Big Data​: Are You Ready For Fungible Data?

Ghislain Fourny
5 min readMar 2, 2022

We are in the middle of a revolution in the database world. In the press, you might have heard of it referred to as Big Data. We are accumulating data at a scale so massive that we can get insights we could never have dreamed of before, across almost all scientific disciplines. So much data. Too much data. The problem has shifted to: how do we deal with it and make it useful?

In the past few years, I have increasingly been forced to realize that, in order to manage large amounts of data, you need to think small. Very small. Nano-small. We need to explore what minuscule amounts of data look like. Data so tiny you can split it no more. Atoms of data. Quanta of data.

Here is a guided tour of what might become the new world of the database space.

Exploring the infinitely small — A particle collision at the LHC in Geneva.

Exploring the infinitely small — A particle collision at the LHC in Geneva.

Data Silos

When I talk with my colleagues working with large companies about the issues their employers have to deal with, there is one that pops up regularly. Large corporations have a lot of databases using all kinds of technologies: from Excel files through relational databases to (for the most courageous) cutting-edge innovations such as document stores and column stores. And these silos of data cannot easily communicate with each other because of impedance mismatches that cost a lot of money to overcome — billions of dollars for the economy as a whole.

The so much praised heterogeneity of NoSQL data, which was originally the revolution that gave us the flexibility to scale up its storage, is slowly turning itself into the new shortcoming of current technologies.

This challenge is already being addressed with Data Virtualization, which consists in decoupling the interaction with data from its underlying storage. Kurt Cagle identified Data Virtualization as one of the ten trends of 2015 [1].

Why Fungible Data Is A Game Changer

At gigantic scales, we need to homogenize data. This is why many paradigms (MapReduce, Spark, …) are based on large collections of small stuff. But here I do not mean homogeneous like a single SQL table and going back to the 70s. No, I mean homogeneous like making the entire data universe fungible.

Fungible data means that, from a storage perspective, any data looks the same.
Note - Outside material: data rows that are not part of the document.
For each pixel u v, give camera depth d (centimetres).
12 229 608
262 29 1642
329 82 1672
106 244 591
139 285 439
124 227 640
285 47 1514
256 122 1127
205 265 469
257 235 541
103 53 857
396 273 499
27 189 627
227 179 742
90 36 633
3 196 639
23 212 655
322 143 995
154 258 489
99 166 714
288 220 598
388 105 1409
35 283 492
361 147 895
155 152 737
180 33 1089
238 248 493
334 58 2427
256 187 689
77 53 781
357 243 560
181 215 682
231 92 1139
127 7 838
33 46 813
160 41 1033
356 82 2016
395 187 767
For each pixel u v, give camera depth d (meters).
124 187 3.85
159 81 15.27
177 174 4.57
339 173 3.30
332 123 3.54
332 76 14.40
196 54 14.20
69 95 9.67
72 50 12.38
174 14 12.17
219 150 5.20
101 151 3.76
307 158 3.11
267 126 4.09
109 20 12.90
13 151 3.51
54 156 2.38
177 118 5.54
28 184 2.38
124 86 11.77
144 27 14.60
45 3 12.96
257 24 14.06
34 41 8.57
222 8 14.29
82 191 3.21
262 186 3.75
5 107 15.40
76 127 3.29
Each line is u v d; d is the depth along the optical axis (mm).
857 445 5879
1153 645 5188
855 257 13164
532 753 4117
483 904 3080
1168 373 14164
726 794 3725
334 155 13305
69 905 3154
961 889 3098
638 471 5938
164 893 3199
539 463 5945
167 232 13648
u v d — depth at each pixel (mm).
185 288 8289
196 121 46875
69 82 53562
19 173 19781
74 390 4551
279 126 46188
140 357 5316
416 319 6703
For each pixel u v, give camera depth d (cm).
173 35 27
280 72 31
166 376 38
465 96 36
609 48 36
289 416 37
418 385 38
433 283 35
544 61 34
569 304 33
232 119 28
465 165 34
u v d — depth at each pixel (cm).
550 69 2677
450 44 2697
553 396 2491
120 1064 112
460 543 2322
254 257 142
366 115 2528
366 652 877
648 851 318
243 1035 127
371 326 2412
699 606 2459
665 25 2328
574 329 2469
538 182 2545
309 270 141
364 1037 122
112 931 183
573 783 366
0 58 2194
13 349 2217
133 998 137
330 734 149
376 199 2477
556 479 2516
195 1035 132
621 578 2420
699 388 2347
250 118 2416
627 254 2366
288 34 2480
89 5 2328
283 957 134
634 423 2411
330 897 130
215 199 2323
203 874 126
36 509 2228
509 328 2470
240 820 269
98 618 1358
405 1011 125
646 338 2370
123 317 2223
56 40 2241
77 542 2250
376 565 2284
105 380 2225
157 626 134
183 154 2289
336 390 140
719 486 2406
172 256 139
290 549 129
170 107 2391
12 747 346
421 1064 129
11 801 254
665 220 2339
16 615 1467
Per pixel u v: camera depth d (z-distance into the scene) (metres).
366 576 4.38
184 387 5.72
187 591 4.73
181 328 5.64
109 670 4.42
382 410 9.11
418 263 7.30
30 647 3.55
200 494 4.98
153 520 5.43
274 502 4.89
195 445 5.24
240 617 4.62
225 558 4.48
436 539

  • Electricity, wherever produced, looks the same. It revolutionized the energy industry precisely because of its fungibility. Electric cars are disruptive because they decouple the consumption of energy from its production.
  • Virtual machines, wherever they are physically located, look alike. This brought elasticity to the computing cloud.
  • Stocks of the same company are interchangeable. Stock fungibility allowed us to scale up the size of corporations over the last few centuries to more than what a few individuals would otherwise achieve.

These are all fungible assets. Think of fungible data like you can store data in buckets, pour buckets of data into each other, open a tap to fill buckets. Store data without worrying about its shape. Generic clustering, universal data interchange.

Going Big Also Means Going Small. Very Small.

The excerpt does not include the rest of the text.